- _TEXT_:
So in asking this question, I know there are about a million variables that can change the answer (which should make it an interesting discussion).

This past week, I got a chance to play two different courses, which is unusual for me, as I play nearly all my golf at my home course. As I've noted in other threads, our course is short: it barely cracks 6,000 yards from the back tees. It's a par 71; my scores cluster pretty tightly around 90. My best round has been a 77.

The first course I played this week is 6,297 yards from the back tees. The second course, SentryWorld, offered a mixed tee option that I expected to suit my game; the blue/white tee comes in at 6,401 yards. With those extra yards, I shot a 92 (+20) at Trout Lake and then a 91 (+19) at SentryWorld; that is, pretty much exactly what I shoot at 6,000 yards.

In fact, over my last 8 rounds at my home course, I've been averaging closer to 21.6 over. So there's a strong argument that I played better with an additional 300–400 yards to navigate.

This is an interesting question for me, because I normally play such a short course, and want to have a decent understanding, objectively, where my game stands.

- _WHAT NEEDS TO BE DONE_: Say whether each statement agrees with the golf post: (a) the home course is a par 71; (b) the round at Trout Lake was a 91; (c) the blue/white tee at SentryWorld measures 6,401 yards. Answer yes or no for each, quoting the words that decide it. The entries are separate material with no connection to the golf post.

- _MATERIAL PROVIDED_:
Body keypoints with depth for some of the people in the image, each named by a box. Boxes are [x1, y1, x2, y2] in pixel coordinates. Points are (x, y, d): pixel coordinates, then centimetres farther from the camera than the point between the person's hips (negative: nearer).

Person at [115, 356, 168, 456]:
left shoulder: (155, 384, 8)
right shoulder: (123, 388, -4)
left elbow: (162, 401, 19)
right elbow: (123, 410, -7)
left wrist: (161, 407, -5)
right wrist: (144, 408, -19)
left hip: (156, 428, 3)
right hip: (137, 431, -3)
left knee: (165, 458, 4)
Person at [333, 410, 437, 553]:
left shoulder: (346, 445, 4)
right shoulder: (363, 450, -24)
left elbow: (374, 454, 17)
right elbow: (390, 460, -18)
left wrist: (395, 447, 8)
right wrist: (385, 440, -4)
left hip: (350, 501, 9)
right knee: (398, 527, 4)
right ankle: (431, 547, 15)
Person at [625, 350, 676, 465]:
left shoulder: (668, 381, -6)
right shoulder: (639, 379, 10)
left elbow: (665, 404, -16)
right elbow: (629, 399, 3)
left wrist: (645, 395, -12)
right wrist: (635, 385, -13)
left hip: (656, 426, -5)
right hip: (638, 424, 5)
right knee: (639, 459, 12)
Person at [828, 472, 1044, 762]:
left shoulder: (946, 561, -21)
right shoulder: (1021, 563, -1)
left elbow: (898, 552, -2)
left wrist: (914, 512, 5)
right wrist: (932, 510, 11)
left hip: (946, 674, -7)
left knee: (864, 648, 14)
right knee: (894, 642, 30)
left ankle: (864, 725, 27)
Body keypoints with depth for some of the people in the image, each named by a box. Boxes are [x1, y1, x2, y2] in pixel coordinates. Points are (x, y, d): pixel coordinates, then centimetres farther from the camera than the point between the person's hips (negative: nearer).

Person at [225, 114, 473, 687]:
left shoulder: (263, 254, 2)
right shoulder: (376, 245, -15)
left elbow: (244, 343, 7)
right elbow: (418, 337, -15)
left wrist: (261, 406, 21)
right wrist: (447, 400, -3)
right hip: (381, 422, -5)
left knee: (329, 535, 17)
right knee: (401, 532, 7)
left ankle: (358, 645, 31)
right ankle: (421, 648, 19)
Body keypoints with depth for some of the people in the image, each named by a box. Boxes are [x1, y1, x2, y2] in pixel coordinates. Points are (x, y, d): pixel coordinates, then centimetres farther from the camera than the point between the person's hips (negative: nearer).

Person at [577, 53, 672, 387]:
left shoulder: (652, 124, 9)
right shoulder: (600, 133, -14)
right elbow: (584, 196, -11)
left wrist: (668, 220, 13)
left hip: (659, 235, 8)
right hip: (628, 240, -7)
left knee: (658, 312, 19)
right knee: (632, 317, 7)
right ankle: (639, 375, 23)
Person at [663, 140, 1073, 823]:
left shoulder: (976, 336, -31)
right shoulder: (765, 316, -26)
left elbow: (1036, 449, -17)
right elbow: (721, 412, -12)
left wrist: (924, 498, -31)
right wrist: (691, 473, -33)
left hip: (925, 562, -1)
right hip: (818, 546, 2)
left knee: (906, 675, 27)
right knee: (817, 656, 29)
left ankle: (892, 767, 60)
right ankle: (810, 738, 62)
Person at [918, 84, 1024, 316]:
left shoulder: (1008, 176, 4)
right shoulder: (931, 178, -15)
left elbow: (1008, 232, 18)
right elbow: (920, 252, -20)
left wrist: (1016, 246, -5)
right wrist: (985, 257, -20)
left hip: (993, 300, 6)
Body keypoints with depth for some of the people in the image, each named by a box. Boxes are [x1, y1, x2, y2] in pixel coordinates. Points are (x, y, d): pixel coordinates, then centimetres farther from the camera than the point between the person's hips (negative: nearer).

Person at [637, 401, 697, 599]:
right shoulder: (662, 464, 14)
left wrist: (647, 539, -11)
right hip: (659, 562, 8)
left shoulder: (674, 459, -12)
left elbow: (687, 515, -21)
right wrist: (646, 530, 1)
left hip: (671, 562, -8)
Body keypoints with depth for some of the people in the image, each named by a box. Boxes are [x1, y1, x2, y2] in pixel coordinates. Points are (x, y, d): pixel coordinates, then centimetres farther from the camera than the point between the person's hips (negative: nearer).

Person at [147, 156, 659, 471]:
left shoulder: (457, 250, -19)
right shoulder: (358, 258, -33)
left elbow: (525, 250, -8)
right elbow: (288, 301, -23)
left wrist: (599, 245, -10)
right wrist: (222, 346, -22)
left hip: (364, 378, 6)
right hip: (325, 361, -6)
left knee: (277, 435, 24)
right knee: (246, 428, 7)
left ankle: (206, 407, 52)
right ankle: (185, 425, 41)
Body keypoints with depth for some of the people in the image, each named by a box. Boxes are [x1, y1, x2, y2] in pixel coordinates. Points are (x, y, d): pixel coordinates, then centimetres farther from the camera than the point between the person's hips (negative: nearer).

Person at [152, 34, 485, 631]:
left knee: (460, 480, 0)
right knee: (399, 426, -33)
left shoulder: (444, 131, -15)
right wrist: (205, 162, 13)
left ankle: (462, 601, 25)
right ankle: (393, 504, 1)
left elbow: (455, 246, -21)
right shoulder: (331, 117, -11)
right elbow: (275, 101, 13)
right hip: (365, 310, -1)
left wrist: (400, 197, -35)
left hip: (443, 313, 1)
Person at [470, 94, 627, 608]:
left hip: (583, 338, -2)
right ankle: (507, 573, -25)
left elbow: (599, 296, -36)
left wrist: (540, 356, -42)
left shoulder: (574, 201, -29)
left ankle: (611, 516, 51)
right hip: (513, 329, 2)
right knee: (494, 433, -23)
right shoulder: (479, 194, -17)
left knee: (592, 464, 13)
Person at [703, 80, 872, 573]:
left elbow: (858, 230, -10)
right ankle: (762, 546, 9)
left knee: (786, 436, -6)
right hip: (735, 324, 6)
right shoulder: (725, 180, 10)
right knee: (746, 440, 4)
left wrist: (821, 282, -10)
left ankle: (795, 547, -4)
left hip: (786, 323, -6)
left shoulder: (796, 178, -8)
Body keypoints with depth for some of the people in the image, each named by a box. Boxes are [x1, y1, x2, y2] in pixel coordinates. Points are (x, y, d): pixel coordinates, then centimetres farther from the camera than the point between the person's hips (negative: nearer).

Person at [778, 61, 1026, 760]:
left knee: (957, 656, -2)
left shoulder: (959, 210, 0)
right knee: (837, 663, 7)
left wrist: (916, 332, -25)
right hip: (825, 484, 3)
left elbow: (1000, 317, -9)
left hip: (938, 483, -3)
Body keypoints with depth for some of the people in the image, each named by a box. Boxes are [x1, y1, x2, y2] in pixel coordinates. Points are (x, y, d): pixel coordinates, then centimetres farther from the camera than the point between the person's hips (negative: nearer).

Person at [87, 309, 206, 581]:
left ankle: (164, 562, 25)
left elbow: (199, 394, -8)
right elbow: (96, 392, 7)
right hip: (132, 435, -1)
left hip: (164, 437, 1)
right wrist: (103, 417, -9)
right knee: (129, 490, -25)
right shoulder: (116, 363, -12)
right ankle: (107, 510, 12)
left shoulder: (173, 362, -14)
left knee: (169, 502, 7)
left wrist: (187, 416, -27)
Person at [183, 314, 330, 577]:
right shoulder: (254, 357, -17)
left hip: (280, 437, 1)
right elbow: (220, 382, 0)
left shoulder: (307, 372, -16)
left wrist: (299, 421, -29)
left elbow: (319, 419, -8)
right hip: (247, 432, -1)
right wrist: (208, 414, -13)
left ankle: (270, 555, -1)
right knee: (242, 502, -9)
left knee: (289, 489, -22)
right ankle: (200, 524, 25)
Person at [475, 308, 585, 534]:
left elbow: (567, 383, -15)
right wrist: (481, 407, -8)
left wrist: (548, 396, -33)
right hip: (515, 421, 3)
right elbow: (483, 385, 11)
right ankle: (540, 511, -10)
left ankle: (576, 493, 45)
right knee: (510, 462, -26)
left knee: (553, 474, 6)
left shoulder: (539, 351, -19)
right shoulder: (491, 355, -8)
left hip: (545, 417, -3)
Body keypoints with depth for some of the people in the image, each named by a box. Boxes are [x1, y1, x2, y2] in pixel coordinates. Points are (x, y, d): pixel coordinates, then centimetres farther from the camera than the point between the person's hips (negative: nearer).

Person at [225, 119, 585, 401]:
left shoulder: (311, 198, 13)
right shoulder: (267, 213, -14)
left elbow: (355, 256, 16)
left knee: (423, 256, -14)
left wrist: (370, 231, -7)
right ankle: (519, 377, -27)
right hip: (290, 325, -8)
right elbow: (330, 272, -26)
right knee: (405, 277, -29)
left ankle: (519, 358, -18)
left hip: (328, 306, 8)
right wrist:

- _OUTPUT FOR THIS TASK_:
(a) Yes: "It's a par 71"
(b) No: "I shot a 92 (+20) at Trout Lake"
(c) Yes: "the blue/white tee comes in at 6,401 yards"